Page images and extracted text
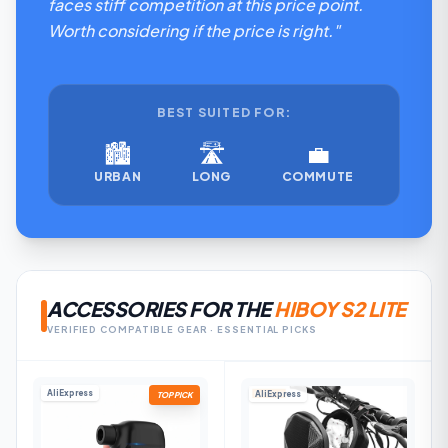
faces stiff competition at this price point.
Worth considering if the price is right."
BEST SUITED FOR:
🏙️
🛣️
💼
URBAN
LONG
COMMUTE
ACCESSORIES FOR THE
HIBOY S2 LITE
VERIFIED COMPATIBLE GEAR · ESSENTIAL PICKS
AliExpress
AliExpress
TOP PICK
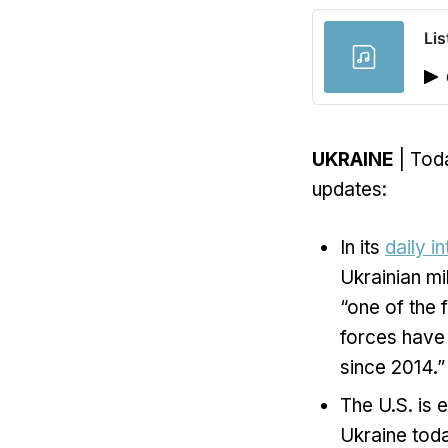
Lis
UKRAINE
| Toda
updates:
In its
daily i
Ukrainian mi
“one of the 
forces have 
since 2014.”
The U.S. is 
Ukraine toda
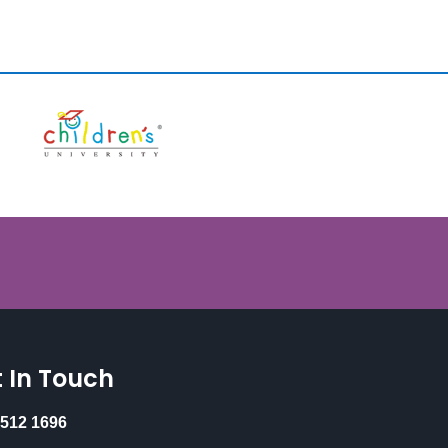
 In Touch
 512 1696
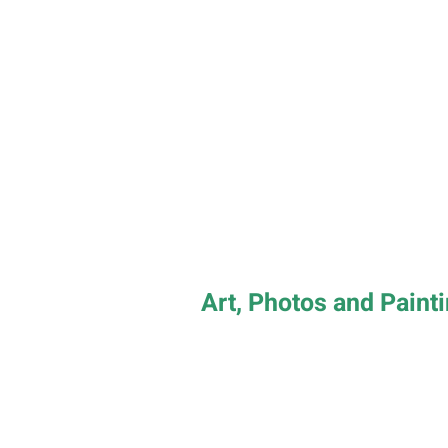
Art, Photos and Paint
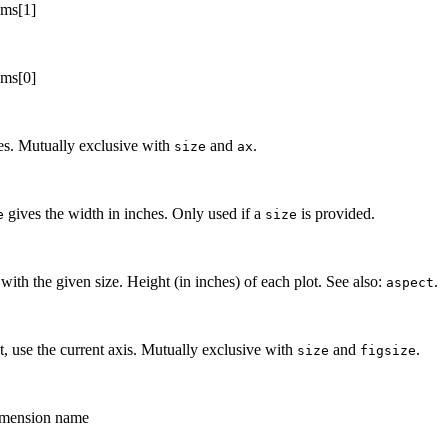
ims[1]
ims[0]
hes. Mutually exclusive with
and
.
size
ax
gives the width in inches. Only used if a
is provided.
e
size
 with the given size. Height (in inches) of each plot. See also:
.
aspect
t, use the current axis. Mutually exclusive with
and
.
size
figsize
dimension name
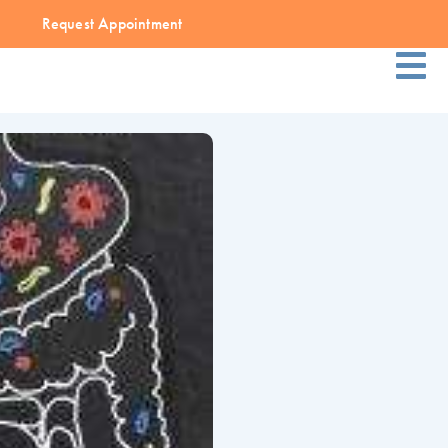
Request Appointment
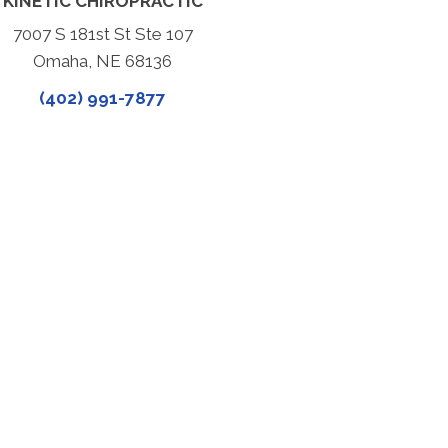
KINETIC CHIROPRACTIC
7007 S 181st St Ste 107
Omaha, NE 68136
(402) 991-7877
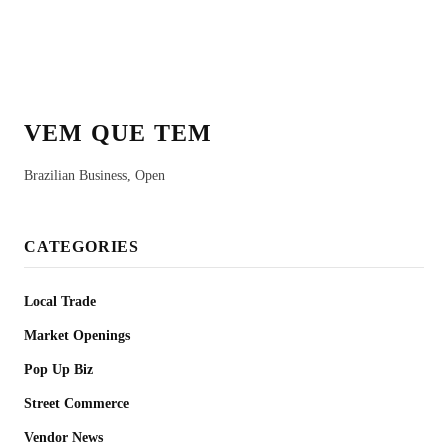
VEM QUE TEM
Brazilian Business, Open
CATEGORIES
Local Trade
Market Openings
Pop Up Biz
Street Commerce
Vendor News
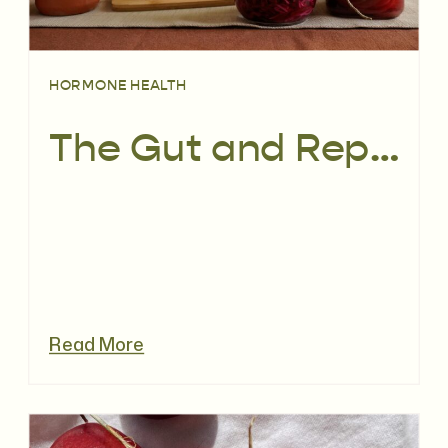
HORMONE HEALTH
The Gut and Reproductive Microbiome: What You Really Need to Know for Your Fertility
Read More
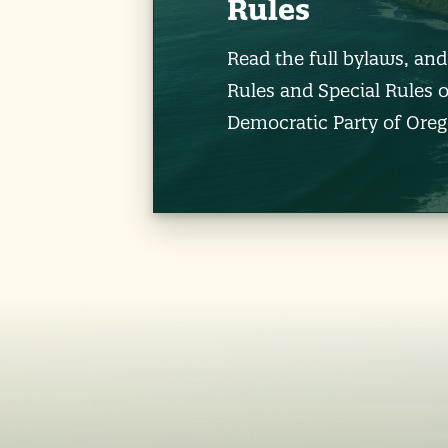
Rules
Read the full bylaws, an
Rules and Special Rules o
Democratic Party of Oreg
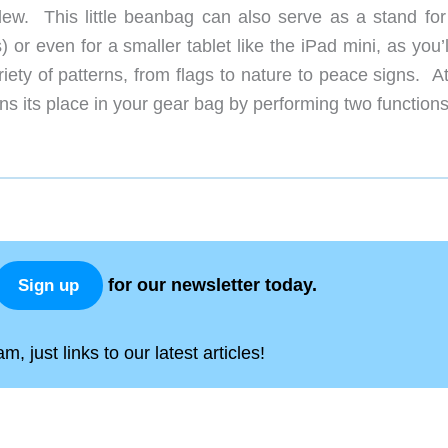
ew. This little beanbag can also serve as a stand for
r even for a smaller tablet like the iPad mini, as you’l
riety of patterns, from flags to nature to peace signs. A
rns its place in your gear bag by performing two functions
for our newsletter today.
Sign up
, just links to our latest articles!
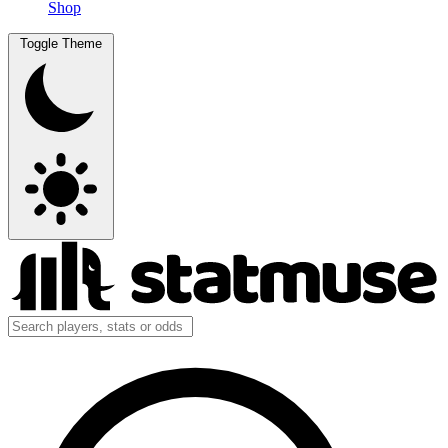
Shop
Toggle Theme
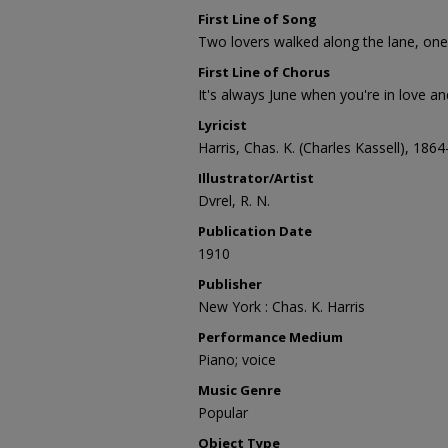
First Line of Song
Two lovers walked along the lane, one 
First Line of Chorus
It's always June when you're in love an
Lyricist
Harris, Chas. K. (Charles Kassell), 186
Illustrator/Artist
Dvrel, R. N.
Publication Date
1910
Publisher
New York : Chas. K. Harris
Performance Medium
Piano; voice
Music Genre
Popular
Object Type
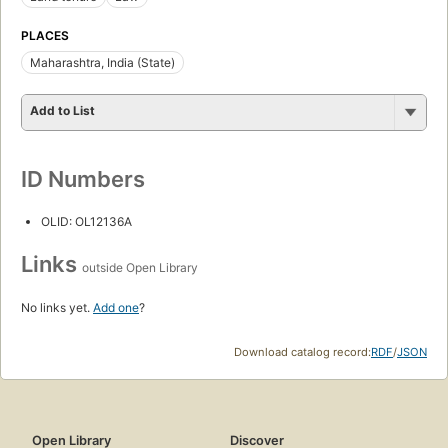
PLACES
Maharashtra, India (State)
Add to List
ID Numbers
OLID: OL12136A
Links
outside Open Library
No links yet.
Add one
?
Download catalog record:
RDF
/
JSON
Open Library
Discover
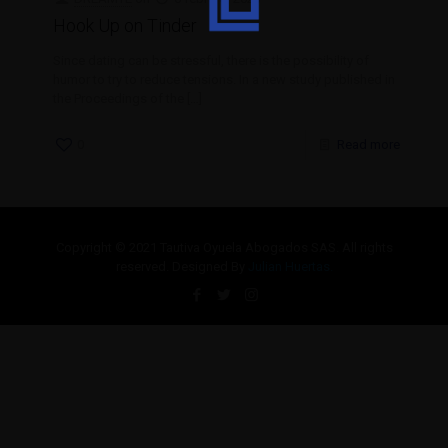
Hook Up on Tinder
Since dating can be stressful, there is the possibility of
humor to try to reduce tensions. In a new study published in
the Proceedings of the
[…]
0
Read more
Copyright © 2021 Tautiva Oyuela Abogados SAS. All rights
reserved. Designed By
Julian Huertas.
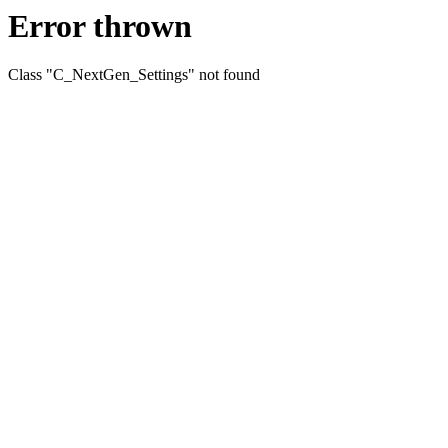
Error thrown
Class "C_NextGen_Settings" not found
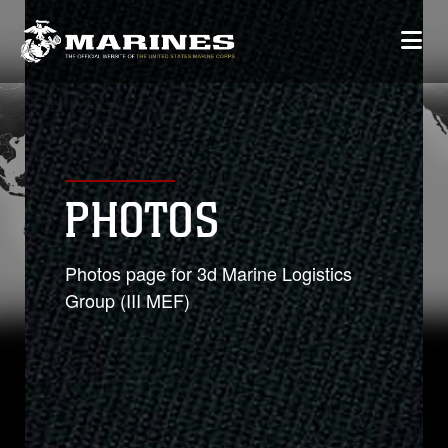
PHOTOS
Photos page for 3d Marine Logistics
Group (III MEF)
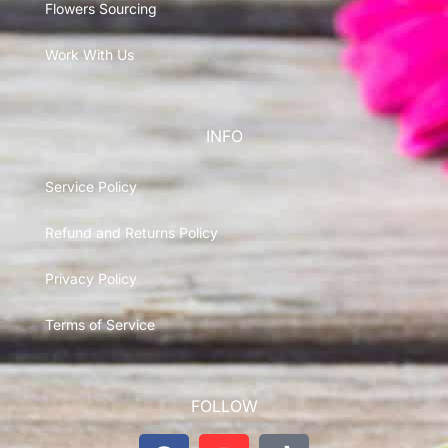
Flowers Sourcing
Work With Us
INFO
Service Policy
Refund and Returns Policy
Privacy Policy
Terms of Service
FOLLOW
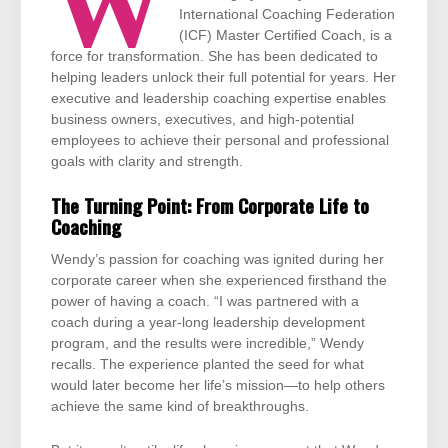
W
International Coaching Federation
(ICF) Master Certified Coach, is a
force for transformation. She has been dedicated to
helping leaders unlock their full potential for years. Her
executive and leadership coaching expertise enables
business owners, executives, and high-potential
employees to achieve their personal and professional
goals with clarity and strength.
The Turning Point: From Corporate Life to
Coaching
Wendy’s passion for coaching was ignited during her
corporate career when she experienced firsthand the
power of having a coach. “I was partnered with a
coach during a year-long leadership development
program, and the results were incredible,” Wendy
recalls. The experience planted the seed for what
would later become her life’s mission—to help others
achieve the same kind of breakthroughs.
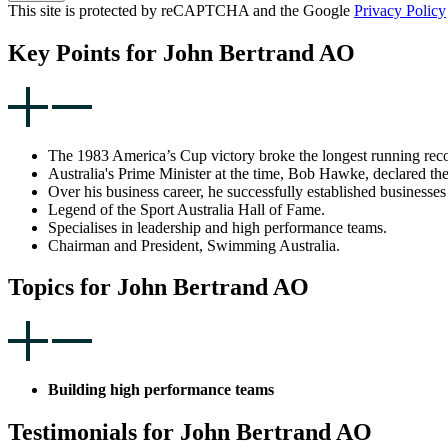
This site is protected by reCAPTCHA and the Google
Privacy Policy
Key Points for John Bertrand AO
The 1983 America’s Cup victory broke the longest running recor
Australia's Prime Minister at the time, Bob Hawke, declared the
Over his business career, he successfully established businesses
Legend of the Sport Australia Hall of Fame.
Specialises in leadership and high performance teams.
Chairman and President, Swimming Australia.
Topics for John Bertrand AO
Building high performance teams
Testimonials for John Bertrand AO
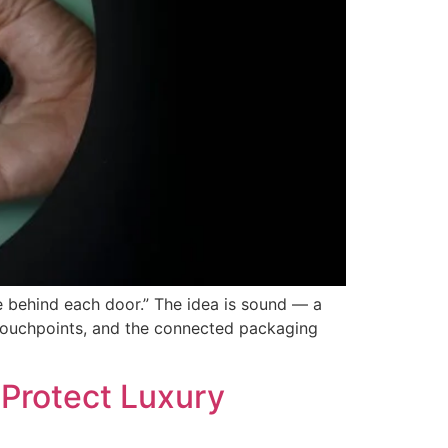
 behind each door.” The idea is sound — a
al touchpoints, and the connected packaging
 Protect Luxury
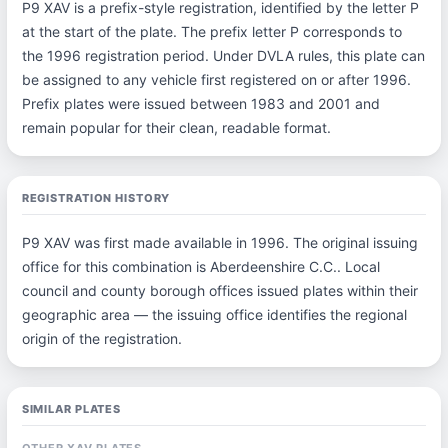
P9 XAV is a prefix-style registration, identified by the letter P
at the start of the plate. The prefix letter P corresponds to
the 1996 registration period. Under DVLA rules, this plate can
be assigned to any vehicle first registered on or after 1996.
Prefix plates were issued between 1983 and 2001 and
remain popular for their clean, readable format.
REGISTRATION HISTORY
P9 XAV was first made available in 1996. The original issuing
office for this combination is Aberdeenshire C.C.. Local
council and county borough offices issued plates within their
geographic area — the issuing office identifies the regional
origin of the registration.
SIMILAR PLATES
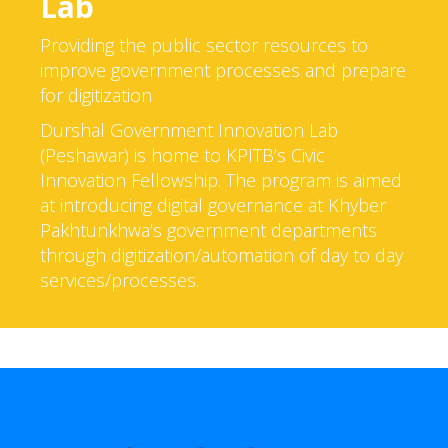
Lab
Providing the public sector resources to
improve government processes and prepare
for digitization
Durshal Government Innovation Lab
(Peshawar) is home to KPITB’s Civic
Innovation Fellowship. The program is aimed
at introducing digital governance at Khyber
Pakhtunkhwa’s government departments
through digitization/automation of day to day
services/processes.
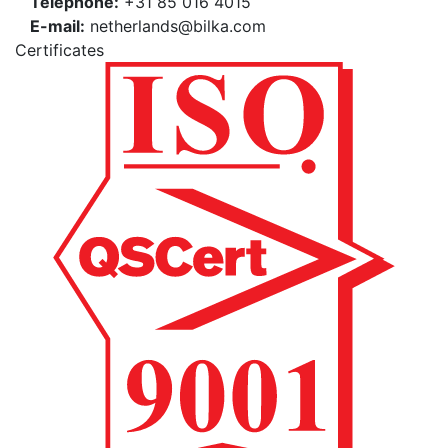
Téléphone:
+31 85 016 4015
E-mail:
netherlands@bilka.com
Certificates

#### [What this task involves]
The answer is the records above, repeated exactly, with no picture in it.

#### [Output for this task]
faces stiff competition at this price point.
Worth considering if the price is right."
BEST SUITED FOR:
🏙️
🛣️
💼
URBAN
LONG
COMMUTE
ACCESSORIES FOR THE
HIBOY S2 LITE
VERIFIED COMPATIBLE GEAR · ESSENTIAL PICKS
AliExpress
AliExpress
TOP PICK
Lis
UKRAINE
| Toda
updates:
In its
daily i
Ukrainian mi
“one of the 
forces have 
since 2014.”
The U.S. is 
Ukraine toda
 In Touch
 512 1696
Art, Photos and Paint
ims[1]
ims[0]
hes. Mutually exclusive with
and
.
size
ax
gives the width in inches. Only used if a
is provided.
e
size
 with the given size. Height (in inches) of each plot. See also:
.
aspect
t, use the current axis. Mutually exclusive with
and
.
size
figsize
dimension name
Request Appointment
KINETIC CHIROPRACTIC
7007 S 181st St Ste 107
Omaha, NE 68136
(402) 991-7877
VEM QUE TEM
Brazilian Business, Open
CATEGORIES
Local Trade
Market Openings
Pop Up Biz
Street Commerce
Vendor News
HORMONE HEALTH
The Gut and Reproductive Microbiome: What You Really Need to Know for Your Fertility
Read More
Rules
Read the full bylaws, an
Rules and Special Rules o
Democratic Party of Oreg
ew. This little beanbag can also serve as a stand for
r even for a smaller tablet like the iPad mini, as you’l
riety of patterns, from flags to nature to peace signs. A
rns its place in your gear bag by performing two functions
for our newsletter today.
Sign up
, just links to our latest articles!
Shop
Toggle Theme
First Line of Song
Two lovers walked along the lane, one 
First Line of Chorus
It's always June when you're in love an
Lyricist
Harris, Chas. K. (Charles Kassell), 186
Illustrator/Artist
Dvrel, R. N.
Publication Date
1910
Publisher
New York : Chas. K. Harris
Performance Medium
Piano; voice
Music Genre
Popular
Object Type
PLACES
Maharashtra, India (State)
Add to List
ID Numbers
OLID: OL12136A
Links
outside Open Library
No links yet.
Add one
?
Download catalog record:
RDF
/
JSON
Open Library
Discover
Hook Up on Tinder
Since dating can be stressful, there is the possibility of
humor to try to reduce tensions. In a new study published in
the Proceedings of the
[…]
0
Read more
Copyright © 2021 Tautiva Oyuela Abogados SAS. All rights
reserved. Designed By
Julian Huertas.
Error thrown
Class "C_NextGen_Settings" not found
PHOTOS
Photos page for 3d Marine Logistics
Group (III MEF)
Flowers Sourcing
Work With Us
INFO
Service Policy
Refund and Returns Policy
Privacy Policy
Terms of Service
FOLLOW
W
International Coaching Federation
(ICF) Master Certified Coach, is a
force for transformation. She has been dedicated to
helping leaders unlock their full potential for years. Her
executive and leadership coaching expertise enables
business owners, executives, and high-potential
employees to achieve their personal and professional
goals with clarity and strength.
The Turning Point: From Corporate Life to
Coaching
Wendy’s passion for coaching was ignited during her
corporate career when she experienced firsthand the
power of having a coach. “I was partnered with a
coach during a year-long leadership development
program, and the results were incredible,” Wendy
recalls. The experience planted the seed for what
would later become her life’s mission—to help others
achieve the same kind of breakthroughs.
This site is protected by reCAPTCHA and the Google
Privacy Policy
Key Points for John Bertrand AO
The 1983 America’s Cup victory broke the longest running recor
Australia's Prime Minister at the time, Bob Hawke, declared the
Over his business career, he successfully established businesses
Legend of the Sport Australia Hall of Fame.
Specialises in leadership and high performance teams.
Chairman and President, Swimming Australia.
Topics for John Bertrand AO
Building high performance teams
Testimonials for John Bertrand AO
 behind each door.” The idea is sound — a
al touchpoints, and the connected packaging
 Protect Luxury
P9 XAV is a prefix-style registration, identified by the letter P
at the start of the plate. The prefix letter P corresponds to
the 1996 registration period. Under DVLA rules, this plate can
be assigned to any vehicle first registered on or after 1996.
Prefix plates were issued between 1983 and 2001 and
remain popular for their clean, readable format.
REGISTRATION HISTORY
P9 XAV was first made available in 1996. The original issuing
office for this combination is Aberdeenshire C.C.. Local
council and county borough offices issued plates within their
geographic area — the issuing office identifies the regional
origin of the registration.
SIMILAR PLATES
Lab
Providing the public sector resources to
improve government processes and prepare
for digitization
Durshal Government Innovation Lab
(Peshawar) is home to KPITB’s Civic
Innovation Fellowship. The program is aimed
at introducing digital governance at Khyber
Pakhtunkhwa’s government departments
through digitization/automation of day to day
services/processes.
Téléphone:
+31 85 016 4015
E-mail:
netherlands@bilka.com
Certificates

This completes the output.